───── Supplied text
These studies suggest that its not that atopic dermatitis skin provides a fertile field for the growth of Staph. aureus, but that these ‘bad’ Staph. could indeed be provoking the eczema to develop in the first place.
It has also been known for decades that not only are the lesions of atopic dermatitis colonized – even the clinically uninvolved areas of skin, as well as often the nasal mucosa, of eczema patients will harbor Staph. Aureus – without showing any signs of infection. And we’ve also known that the uninvolved skin of eczema patients is not entirely normal, either. Its often drier (low moisture content), has an impaired skin barrier, and shows subtle signs of eczema under the microscope.
These authors did not measure other skin functions, particularly the skin’s barrier function, to see whether a defective skin barrier (our prediction) is the real ‘egg’ here. In other studies we have shown that the skin’s permeability barrier is intimately linked to its antimicrobial barrier. Whatever disrupts the permeability barrier will also affect its antimicrobial barrier. These barriers are joined hand in glove.
Thus, it is entirely possible that an impaired skin barrier leads to colonization with ‘bad’ Staph. which in turn promotes the development of atopic dermatitis. Hopefully, the next large prospective study will measure both barrier function and Staph. colonization to sort out which of these two scenarios is the most likely.
A Korean company, GPower Inc., has developed a small, hand-held device, called the GPSkin device, that can accurately and quickly measure both the barrier status and moisture content (hydration) of the stratum corneum. At the recent IID meeting, Eric Simpson and his co-worker, Erin Grinich, both from Oregon Health Science University, reported that the GPSkin apparatus is as reliable in measuring barrier function and hydration as other standard, but much more cumbersome and expensive instruments. Another useful feature is the accompanying software, which collects the information, and assists with interpretations of the data.
──────────
▶ Assignment 1:
According to the passage on eczema and Staph. aureus, in what ways is the uninvolved skin of eczema patients not entirely normal? List them all.
▶ Assignment 2:
Carry on the passage on eczema and Staph. aureus, starting after its last sentence.
The listing that follows comes from a separate source and is unrelated to the passage on eczema and Staph. aureus.
───── Information shown
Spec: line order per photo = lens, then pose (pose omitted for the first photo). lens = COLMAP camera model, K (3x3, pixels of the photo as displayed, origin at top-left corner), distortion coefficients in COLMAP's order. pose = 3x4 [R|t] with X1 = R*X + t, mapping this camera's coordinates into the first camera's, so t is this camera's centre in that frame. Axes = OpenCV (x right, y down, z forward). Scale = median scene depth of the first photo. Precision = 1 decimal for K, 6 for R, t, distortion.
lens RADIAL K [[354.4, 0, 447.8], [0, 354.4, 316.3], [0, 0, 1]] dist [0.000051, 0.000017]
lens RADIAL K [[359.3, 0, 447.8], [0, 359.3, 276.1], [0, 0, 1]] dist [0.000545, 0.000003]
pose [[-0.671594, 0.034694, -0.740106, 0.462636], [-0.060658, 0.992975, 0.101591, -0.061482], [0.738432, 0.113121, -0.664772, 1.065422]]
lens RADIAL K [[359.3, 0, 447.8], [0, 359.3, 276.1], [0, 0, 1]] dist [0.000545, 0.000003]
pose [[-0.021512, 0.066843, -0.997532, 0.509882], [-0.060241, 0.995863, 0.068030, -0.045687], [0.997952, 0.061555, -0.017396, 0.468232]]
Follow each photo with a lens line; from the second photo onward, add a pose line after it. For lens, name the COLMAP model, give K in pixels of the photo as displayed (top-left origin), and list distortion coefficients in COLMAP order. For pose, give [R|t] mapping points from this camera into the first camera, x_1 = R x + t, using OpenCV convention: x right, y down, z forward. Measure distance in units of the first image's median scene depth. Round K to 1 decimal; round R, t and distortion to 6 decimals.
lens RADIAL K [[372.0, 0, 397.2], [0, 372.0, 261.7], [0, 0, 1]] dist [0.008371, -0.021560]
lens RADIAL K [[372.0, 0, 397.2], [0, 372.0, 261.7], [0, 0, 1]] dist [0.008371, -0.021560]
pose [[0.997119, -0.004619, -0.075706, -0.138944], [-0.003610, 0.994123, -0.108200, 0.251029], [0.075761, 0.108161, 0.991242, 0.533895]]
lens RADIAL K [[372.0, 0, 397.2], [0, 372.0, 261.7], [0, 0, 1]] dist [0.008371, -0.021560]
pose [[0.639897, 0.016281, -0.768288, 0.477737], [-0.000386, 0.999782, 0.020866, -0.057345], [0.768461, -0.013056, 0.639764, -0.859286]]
──────────
▶ Answer box 1:
- It is often drier (low moisture content).
- It has an impaired skin barrier.
- It shows subtle signs of eczema under the microscope.

▶ Answer box 2:
A big problem for investigators interested in studying the barrier status of normal humans, and in patients with diseases, like atopic dermatitis and psoriasis, has been both the cost and complexity of the devices that are currently in use to measure barrier function. When you consider both the ease of use and widespread deployment of other medical devices – such as those that measure the blood levels of oxygen or sugar across the skin – it’s rather surprising that the capability to measure water movement and water content have not kept pace. Now, simple to use but reliable devices, such as the GPSkin, promise to make this hurdle a thing of the past.
Not only could the GPSkin device be useful for dermatologic research, but dermatologists, allergists and pediatricians also could find it helpful in their clinical practices to determine how well their atopic dermatitis patients are responding to treatment. Nurses and physicians in the intensive care nursery could also find it useful in assessing the maturation of the skin barrier in their premature babies. The ease of use the GPSkin apparatus means that it could even be used by patients to assess changes in their disease activity. Practitioners in skin care salons might also employ the device to determine whether their clients need certain types of barrier repair therapy, or whether the products they are currently using are doing the job – or not. This is particularly important as there is mounting evidence that many of the products commonly used for skin care are actually harmful to skin.
With the availability of simple to use and reliable devices, such as GPSkin, that can measure water loss and skin hydration, the assessment of these epidermal functions should become routine in both the research setting and in clinical practice and is likely to lead to improvements in the care of both normal and inflamed skin.